Today, I received an email from a source I didn't expect to. My brother decided to include me on one of those round robin "Jim never returned from the war, if only they had made up before he died" e-mails.
Not particularly unusual, bar the fact that I haven't spoken to my brother in many years. To give you an idea of how long, he has never met my 3 year old daughter, and when my son was in paediatric intensive care at 18 months old, he chose not to come to visit him, despite the fact that he was doing work experience at the same hospital, regardless of the additional fact that The Boy crashed 6 times whilst on a ventilator and the very real possibility existed that he could die.
He has never sent a card to my daughter for birthday or Christmas, my son has received one of each.
So, as we approach the season of goodwill, I should embrace this gesture, cling on to the olive branch, and thank him for his kind interest in me.
Bollocks I should, and bollocks I would.
I told him he was deluded and should be ashamed of himself. He replied with a barely literate missive that concluded that I was mental (yes, good one Dick Van Dyke - when shall we expect your appearance on "Diagnosis Murder"?), I always have to be the centre of attention, and that he was through with me.
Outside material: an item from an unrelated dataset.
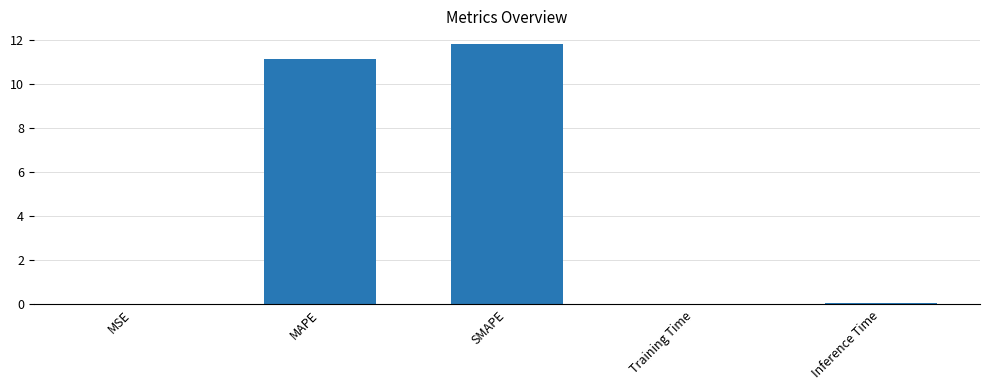

What is the sum of all values?

23.0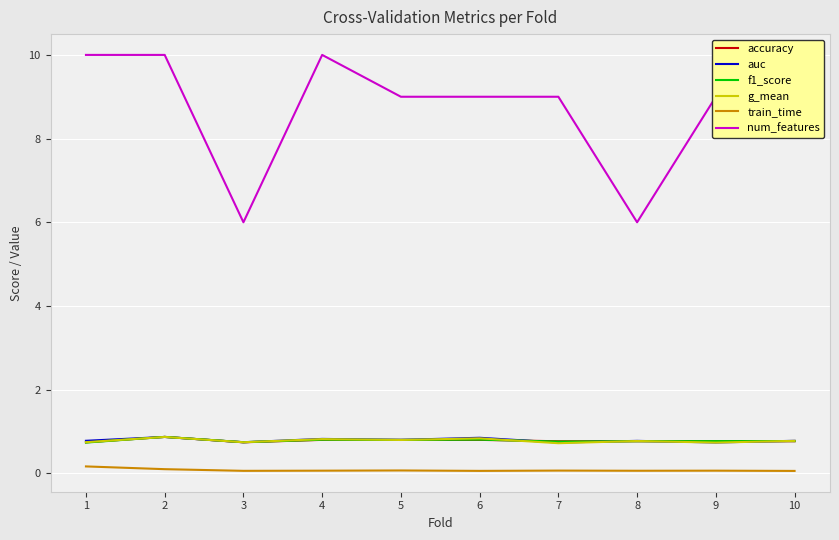

What is the value of the g_mean point at the 5th from the left?

0.8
Cue an emotional call to my Ex where I sobbed heavily and said, in a voice that only dogs could hear, "I'm not mental, am I?". As he was assuring me I wasn't, I suddenly burst into laughter as, pretty clearly, calling someone and crying down the phone asking if you're mental actually is a bit, well, you know, mental.
Then, in a way that only Himself can do, he asked me why I cared about what this person thought about me. Instantly, I could answer that I didn't care what he thought, it was what he said about my mental ill health, and how he had chosen to play the victim in the scenario, once again ducking all responsibility for what has gone on between us in the past.
However much I think I am ok with having depression, there are always flash points that can upset me. Being directly "accused" of being mental is one of them, especially when it is said with the malice that only a sibling can afford.
When you grow up, sometimes there is no place for the childish things of youth, and this can include a bad relationship with a sibling about whom you no longer care. How freeing to sever that tie, and no longer feel guilt about disliking them.
However, being a grown up doesn't always mean that you should act maturely at all times, you should still enjoy pursuits that may not be deemed appropriate - like splashing in puddles, eating cake instead of dinner, rolling in mud, telling your mother's eldest child to go fuck himself...
Well, what do you expect? I'm mental.